General muscle growth – For people simply looking to increase their muscle mass, typically they will perform 4 working, only with slightly lighter weights and higher reps. Whereas strength athletes will perform 4 – 6 reps per set, those looking to increase their muscle mass will usually perform anything between 8 and 12 reps per set. As for how many exercises they perform, well, that all depends on which program they’re following. If they’re pairing up muscle groups I.E chest and back, they may perform 3 or 4 chest exercises and 3 or 4 back exercises, with roughly 4 or 5 working sets per exercise.
German volume training – German Volume Training, or GVT as it is known in the fitness community, is a very popular training protocol that places an emphasis on volume, hence the name. The workout itself may only consist of two exercises, and whilst you may be thinking that two exercises is nothing, and is certainly nowhere near enough to be beneficial, just hear us out. With GVT, you select a weight that is probably ordinarily lighter than you would usually use for that particular exercise. Say you’re training chest for example, and you select flat barbell bench press. Whereas ordinarily you’d begin with 135lbs and work your way up to 225lbs, with GVT you would stick with 135lbs for the duration of the entire exercise. However, the exercise is comprised of 10 sets of 10 reps, with one minute break in-between each set. Your first set should feel decidedly easy, but once you reach set 5 or 6, things then begin to get a bit tougher. By the time you’ve reached your tenth and final set, your chest should be on fire. You would then move on to one other exercise, and again perform another 10 sets of 10 reps.

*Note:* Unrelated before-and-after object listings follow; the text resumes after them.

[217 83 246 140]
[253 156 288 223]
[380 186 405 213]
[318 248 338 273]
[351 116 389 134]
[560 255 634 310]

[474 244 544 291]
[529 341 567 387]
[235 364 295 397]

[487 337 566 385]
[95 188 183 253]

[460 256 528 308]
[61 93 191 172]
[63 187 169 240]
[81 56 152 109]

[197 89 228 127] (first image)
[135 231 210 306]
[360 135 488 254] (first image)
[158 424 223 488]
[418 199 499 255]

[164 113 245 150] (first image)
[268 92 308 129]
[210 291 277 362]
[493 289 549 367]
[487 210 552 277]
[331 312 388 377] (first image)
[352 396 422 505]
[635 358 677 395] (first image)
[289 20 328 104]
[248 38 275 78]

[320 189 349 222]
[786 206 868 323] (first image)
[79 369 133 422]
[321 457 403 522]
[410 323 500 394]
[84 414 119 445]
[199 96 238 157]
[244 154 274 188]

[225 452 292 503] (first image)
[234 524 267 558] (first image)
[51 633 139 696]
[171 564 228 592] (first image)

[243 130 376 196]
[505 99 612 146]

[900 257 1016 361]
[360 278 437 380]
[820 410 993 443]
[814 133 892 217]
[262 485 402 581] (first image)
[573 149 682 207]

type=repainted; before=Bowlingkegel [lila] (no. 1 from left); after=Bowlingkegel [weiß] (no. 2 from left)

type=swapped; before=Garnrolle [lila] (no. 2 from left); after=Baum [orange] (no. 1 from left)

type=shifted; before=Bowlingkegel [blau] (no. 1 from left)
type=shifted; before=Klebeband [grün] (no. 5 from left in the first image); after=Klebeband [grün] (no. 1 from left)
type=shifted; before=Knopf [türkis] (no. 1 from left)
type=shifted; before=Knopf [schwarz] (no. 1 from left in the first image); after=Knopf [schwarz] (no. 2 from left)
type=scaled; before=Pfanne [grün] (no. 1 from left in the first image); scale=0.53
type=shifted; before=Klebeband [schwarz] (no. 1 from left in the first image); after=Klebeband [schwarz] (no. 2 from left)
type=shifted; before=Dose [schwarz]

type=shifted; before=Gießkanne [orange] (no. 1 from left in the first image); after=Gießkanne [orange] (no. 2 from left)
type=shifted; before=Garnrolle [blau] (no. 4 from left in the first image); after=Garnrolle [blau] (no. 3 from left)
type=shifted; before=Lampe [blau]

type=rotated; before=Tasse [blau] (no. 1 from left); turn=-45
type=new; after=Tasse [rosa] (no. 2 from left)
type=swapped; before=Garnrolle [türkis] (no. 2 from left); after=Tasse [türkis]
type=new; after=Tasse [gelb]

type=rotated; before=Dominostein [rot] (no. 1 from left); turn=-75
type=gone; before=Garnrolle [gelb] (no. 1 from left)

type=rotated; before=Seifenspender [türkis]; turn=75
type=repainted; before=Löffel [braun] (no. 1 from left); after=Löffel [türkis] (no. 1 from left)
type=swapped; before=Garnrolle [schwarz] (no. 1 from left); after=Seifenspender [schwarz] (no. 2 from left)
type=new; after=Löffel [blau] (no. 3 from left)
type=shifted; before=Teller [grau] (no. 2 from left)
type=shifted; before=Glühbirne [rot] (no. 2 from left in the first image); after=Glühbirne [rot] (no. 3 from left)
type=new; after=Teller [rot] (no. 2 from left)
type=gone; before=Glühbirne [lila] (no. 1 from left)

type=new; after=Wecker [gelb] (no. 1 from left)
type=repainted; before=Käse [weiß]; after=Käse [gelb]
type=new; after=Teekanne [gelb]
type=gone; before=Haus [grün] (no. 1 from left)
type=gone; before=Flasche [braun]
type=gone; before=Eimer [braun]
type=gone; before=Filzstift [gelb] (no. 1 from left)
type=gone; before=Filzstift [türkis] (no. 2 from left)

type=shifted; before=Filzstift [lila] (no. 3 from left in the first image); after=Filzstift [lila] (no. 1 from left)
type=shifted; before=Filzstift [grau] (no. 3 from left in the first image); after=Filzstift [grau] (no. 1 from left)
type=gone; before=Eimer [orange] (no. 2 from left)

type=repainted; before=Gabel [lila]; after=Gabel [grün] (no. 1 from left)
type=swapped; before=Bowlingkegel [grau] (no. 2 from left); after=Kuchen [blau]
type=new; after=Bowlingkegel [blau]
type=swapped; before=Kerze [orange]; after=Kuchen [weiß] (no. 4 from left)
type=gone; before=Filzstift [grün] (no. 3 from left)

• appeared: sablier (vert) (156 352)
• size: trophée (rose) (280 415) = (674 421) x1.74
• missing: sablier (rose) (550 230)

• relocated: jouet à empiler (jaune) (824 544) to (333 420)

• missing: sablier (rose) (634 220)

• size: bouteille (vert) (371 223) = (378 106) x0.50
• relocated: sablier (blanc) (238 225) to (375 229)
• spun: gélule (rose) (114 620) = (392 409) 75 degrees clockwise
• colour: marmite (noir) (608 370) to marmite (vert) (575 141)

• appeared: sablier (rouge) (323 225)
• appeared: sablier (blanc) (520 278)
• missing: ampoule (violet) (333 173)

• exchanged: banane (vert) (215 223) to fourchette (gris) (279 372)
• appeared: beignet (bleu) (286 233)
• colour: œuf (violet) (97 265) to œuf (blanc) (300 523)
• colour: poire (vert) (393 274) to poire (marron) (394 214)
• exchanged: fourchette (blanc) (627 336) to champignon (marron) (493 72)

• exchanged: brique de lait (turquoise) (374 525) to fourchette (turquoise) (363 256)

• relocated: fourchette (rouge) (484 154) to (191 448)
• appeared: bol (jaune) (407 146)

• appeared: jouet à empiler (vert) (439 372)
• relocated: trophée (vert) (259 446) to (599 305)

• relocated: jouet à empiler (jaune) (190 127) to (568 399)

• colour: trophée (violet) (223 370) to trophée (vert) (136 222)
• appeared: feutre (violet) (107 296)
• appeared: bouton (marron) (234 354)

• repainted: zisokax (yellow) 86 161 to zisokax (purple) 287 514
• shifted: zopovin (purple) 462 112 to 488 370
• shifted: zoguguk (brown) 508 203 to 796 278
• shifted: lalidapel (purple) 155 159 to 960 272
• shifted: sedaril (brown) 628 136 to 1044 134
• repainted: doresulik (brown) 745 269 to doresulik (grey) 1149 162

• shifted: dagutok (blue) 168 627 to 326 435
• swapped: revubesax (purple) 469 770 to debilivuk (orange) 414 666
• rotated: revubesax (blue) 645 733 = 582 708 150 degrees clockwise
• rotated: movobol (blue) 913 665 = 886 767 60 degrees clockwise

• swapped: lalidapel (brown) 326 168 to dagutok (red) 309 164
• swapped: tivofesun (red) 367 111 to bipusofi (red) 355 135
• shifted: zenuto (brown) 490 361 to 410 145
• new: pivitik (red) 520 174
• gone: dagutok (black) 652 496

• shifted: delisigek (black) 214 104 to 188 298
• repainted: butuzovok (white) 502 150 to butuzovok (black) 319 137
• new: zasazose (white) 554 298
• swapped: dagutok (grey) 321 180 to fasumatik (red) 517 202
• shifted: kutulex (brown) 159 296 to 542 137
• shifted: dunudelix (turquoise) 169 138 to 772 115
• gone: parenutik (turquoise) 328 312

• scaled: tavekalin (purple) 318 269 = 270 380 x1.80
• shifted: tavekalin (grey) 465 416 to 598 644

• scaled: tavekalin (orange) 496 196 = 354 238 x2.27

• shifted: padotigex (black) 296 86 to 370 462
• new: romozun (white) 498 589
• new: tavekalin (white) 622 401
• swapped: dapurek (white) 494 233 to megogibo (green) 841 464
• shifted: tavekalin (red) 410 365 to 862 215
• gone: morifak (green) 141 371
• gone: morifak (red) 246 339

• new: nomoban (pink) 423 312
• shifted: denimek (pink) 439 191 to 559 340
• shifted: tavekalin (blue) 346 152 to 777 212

Everything is relative based upon individuals, goals, and targets
So, as we can see from above, there is no one optimal amount of sets per exercise when it comes to working out because it all depends on what you’re looking to achieve. If you’re trying to get stronger, anything from 4 – 8 sets per exercise could be beneficial. If general muscle growth is your goal, 4 working sets is generally the most common, and if you’re trying a new training protocol to mix things up and shock your body into new muscle growth, 10 sets of 10 reps for GVT is ideal. Truthfully it could even come down to trial and error, as you may find your body responding better to fewer sets and higher reps, or more sets and lower reps.